|
|
|
|
|
by jfengel
2123 days ago
|
|
What really strikes me is just how many ordinary buildings are older than our country. The monuments and palaces are one thing, but it's very common to eat in a restaurant or pub that dates to the 17th century. Not as a tourist trap or destination, but just as a perfectly ordinary building that has been retrofitted (sometimes awkwardly) with bathrooms and lights and such. I've been in 500 year old cottages that weren't anything special. It's just that they were made out of stone, and so it just doesn't fall down. (Lots did fall down, but they did so centuries ago, and the ones that made it this far will do continue to.) People live there, and it's just their house. They've often put up modern interior walls so that they can have insulation and hide the wires that power their TVs -- connected to satellite dishes outside. I've even seen a few castles with satellite dishes.
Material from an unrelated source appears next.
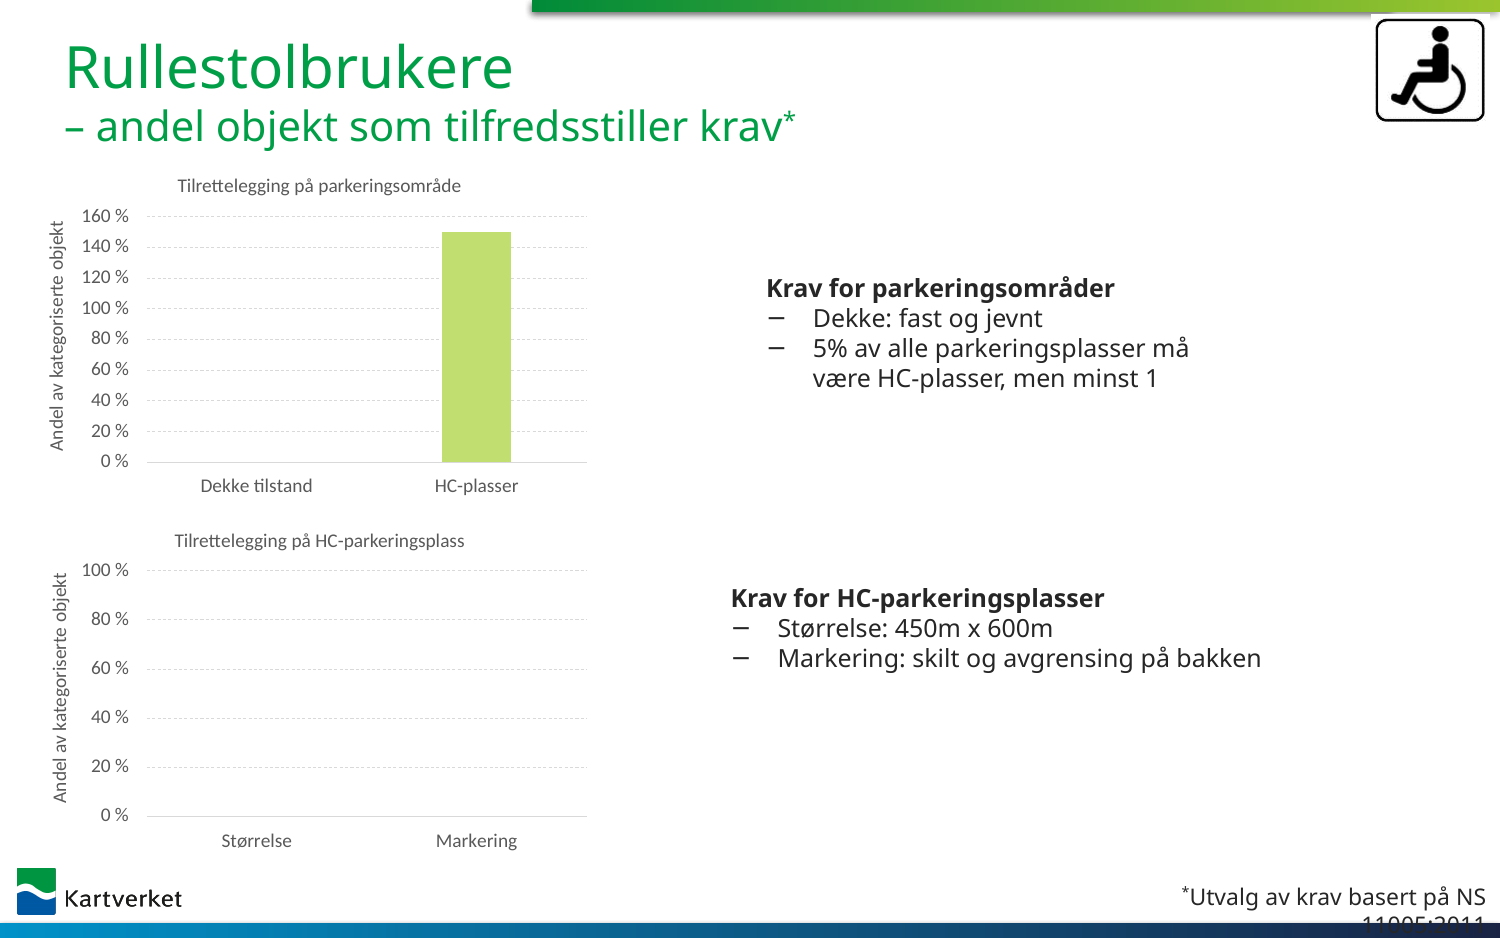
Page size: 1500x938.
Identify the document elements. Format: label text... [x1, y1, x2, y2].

Small castles dot the landscape and can be had cheap (because they require expensive maintenance). People just live in them, too. There's a joke that in the US they think a hundred years is a long time, and in Europe they think a hundred miles is a long way. It really rings true. If the crisis ever subsides, I do recommend it. |
|
The oldest part of the closest church to my childhood home was built in the “early 13th century”, according to its website. The cottages next to it (now a pub) seem to date to about the same time as the first British colonies in America.